The movie feels like an African-American spin on the Oscar-winning classic Forrest Gump in its depiction of Cecil being present for countless moments from pivotal era of American history, but the truly amazing thing is that most of this story is true. And just as Gump was packed with Oscar-worthy performances, the cast of The Butler is stacked with Hollywood royalty and is sure to have its star duo of Forest Whitaker and Oprah Winfrey prepping victory speeches for awards season next year.

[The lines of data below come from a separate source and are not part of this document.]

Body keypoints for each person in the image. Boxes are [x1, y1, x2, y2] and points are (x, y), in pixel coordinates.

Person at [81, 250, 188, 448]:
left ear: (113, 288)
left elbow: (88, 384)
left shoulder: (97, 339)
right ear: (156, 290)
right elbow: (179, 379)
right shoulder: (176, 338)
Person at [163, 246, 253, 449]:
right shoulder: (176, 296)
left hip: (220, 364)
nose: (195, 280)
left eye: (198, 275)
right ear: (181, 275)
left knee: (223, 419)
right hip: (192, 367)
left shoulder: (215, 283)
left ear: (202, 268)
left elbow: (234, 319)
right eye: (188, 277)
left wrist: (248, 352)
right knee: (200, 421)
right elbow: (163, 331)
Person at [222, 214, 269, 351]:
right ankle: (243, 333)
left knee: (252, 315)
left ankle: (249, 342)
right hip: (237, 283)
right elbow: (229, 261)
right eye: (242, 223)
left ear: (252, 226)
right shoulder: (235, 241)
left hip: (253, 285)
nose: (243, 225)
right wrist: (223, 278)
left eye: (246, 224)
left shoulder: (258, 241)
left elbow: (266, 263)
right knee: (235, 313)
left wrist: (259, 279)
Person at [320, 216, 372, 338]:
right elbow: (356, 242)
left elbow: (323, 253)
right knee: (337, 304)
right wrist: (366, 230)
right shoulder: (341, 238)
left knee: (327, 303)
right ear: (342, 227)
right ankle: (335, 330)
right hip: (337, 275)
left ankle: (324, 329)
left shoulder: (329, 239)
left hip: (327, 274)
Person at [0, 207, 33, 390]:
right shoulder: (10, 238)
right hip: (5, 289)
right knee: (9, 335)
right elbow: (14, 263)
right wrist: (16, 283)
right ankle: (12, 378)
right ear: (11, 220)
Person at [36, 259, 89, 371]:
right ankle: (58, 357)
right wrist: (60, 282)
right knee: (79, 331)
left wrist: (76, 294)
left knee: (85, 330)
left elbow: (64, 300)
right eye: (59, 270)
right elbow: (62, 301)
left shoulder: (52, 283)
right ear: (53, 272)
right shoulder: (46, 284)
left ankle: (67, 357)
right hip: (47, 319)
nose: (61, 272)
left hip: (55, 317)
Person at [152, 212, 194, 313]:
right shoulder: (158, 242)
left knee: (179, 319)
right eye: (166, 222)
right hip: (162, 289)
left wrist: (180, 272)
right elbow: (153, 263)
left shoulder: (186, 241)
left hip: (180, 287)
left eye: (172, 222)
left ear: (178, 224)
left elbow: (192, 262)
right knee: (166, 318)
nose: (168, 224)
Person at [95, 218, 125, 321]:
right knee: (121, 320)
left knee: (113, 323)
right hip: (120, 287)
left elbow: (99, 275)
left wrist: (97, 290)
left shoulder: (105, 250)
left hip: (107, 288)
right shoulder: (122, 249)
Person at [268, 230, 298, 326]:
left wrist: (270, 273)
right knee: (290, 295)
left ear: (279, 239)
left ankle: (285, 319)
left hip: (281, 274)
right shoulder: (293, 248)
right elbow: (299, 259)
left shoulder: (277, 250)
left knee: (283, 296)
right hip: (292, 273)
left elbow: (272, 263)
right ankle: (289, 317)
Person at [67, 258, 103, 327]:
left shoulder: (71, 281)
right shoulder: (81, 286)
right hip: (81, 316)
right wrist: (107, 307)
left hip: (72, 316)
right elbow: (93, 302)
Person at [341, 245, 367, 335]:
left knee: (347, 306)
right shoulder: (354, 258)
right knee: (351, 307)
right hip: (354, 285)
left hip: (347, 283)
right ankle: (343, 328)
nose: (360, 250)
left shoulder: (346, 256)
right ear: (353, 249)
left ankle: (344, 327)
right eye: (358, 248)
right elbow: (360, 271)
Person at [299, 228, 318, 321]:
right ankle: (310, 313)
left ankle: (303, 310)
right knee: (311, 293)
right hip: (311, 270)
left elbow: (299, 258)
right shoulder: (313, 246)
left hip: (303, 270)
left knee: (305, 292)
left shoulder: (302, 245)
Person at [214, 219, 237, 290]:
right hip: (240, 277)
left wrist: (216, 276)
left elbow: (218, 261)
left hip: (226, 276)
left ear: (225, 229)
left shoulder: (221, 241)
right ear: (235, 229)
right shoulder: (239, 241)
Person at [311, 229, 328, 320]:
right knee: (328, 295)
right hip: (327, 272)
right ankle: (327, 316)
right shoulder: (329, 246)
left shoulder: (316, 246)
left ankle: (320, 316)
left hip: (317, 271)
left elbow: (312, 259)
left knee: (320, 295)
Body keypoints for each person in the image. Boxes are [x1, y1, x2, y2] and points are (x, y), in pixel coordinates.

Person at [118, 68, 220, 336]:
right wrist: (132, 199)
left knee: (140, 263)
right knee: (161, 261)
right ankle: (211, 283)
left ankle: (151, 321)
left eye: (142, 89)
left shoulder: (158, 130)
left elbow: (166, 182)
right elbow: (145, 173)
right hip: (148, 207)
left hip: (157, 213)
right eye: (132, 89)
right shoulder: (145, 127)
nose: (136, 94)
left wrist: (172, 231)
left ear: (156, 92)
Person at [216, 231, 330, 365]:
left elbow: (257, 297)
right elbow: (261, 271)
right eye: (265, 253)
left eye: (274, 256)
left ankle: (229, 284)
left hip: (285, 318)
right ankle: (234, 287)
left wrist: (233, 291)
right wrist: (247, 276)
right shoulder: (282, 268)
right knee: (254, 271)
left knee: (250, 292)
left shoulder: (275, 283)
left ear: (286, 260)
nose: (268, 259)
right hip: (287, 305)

Elegantly helmed by director Daniels, whose last film was the Oscar-winning Precious in 2009, The Butler deals with some of the darkest moments in American race relations. However, it handles those interludes with enough subtlety to earn a PG-13 rating while still packing the emotional punch of his previously R-rated film.

The movie follows Cecil from when he was a young boy in 1926, working on a plantation’s cotton fields. After a plantation owner shoots his father point-blank in the head in front of the boy, Cecil is taken in by the plantation’s matriarch (Vanessa Redgrave), who trains him to be a “house” worker. While this is also de facto slave-level work, it teaches Cecil the valuable skills he needs to become a high-class waiter and, eventually, a butler in the White House for presidents, beginning with Dwight Eisenhower.

While Cecil spends decades serving white power figures in the Executive Mansion, he finds trouble brewing at his home when his long hours drive his wife (Winfrey) into alcoholism and a secret affair, and the oldest of his two sons grows resentful of the compromises that his father makes daily.

This son becomes radicalized in college and winds up arrested dozens of times during the civil rights struggle, forming a rift between the son who wants to change the white-dominated power structure once and for all and a father who is scared that speaking up against that power structure will ruin everything he’s worked so hard for.

Daniels provides some brilliant parallels throughout the movie which contrast the struggles that both Cecil and his son are going through. The best matches the butler corps (which includes strong performances by Lenny Kravitz and Cuba Gooding Jr.) preparing for a state dinner as if they’re soldiers girding for war, while Cecil’s son and his fellow civil rights protesters prep for war against racists, the police and the National Guard.

Throughout, the visuals captured by cinematographer Andrew Dunn are sumptuous and the score blends classic pop hits of the various eras with an evocative original score by Rodrigo Leao that perfectly fits the film’s many emotional shadings.

Working from a sterling script by Danny Strong, Daniels creates a fascinating and touching portrayal of figures large and small at a decisive era in American history. Despite casting liberal icons like John Cusack as Richard Nixon and Jane Fonda as Nancy Reagan, the movie provides sympathetic portrayals of both Republican and Democratic presidents, showing the human side of the men who are forced to make the final calls on the most difficult issues facing society.

Above them all stand Whitaker and Winfrey, creating a dream team that could easily nab the Oscars for their roles. For Lee Daniels’ The Butler is history brought to life in an evocative, emotionally compelling way. It’s also a story from which every American should learn.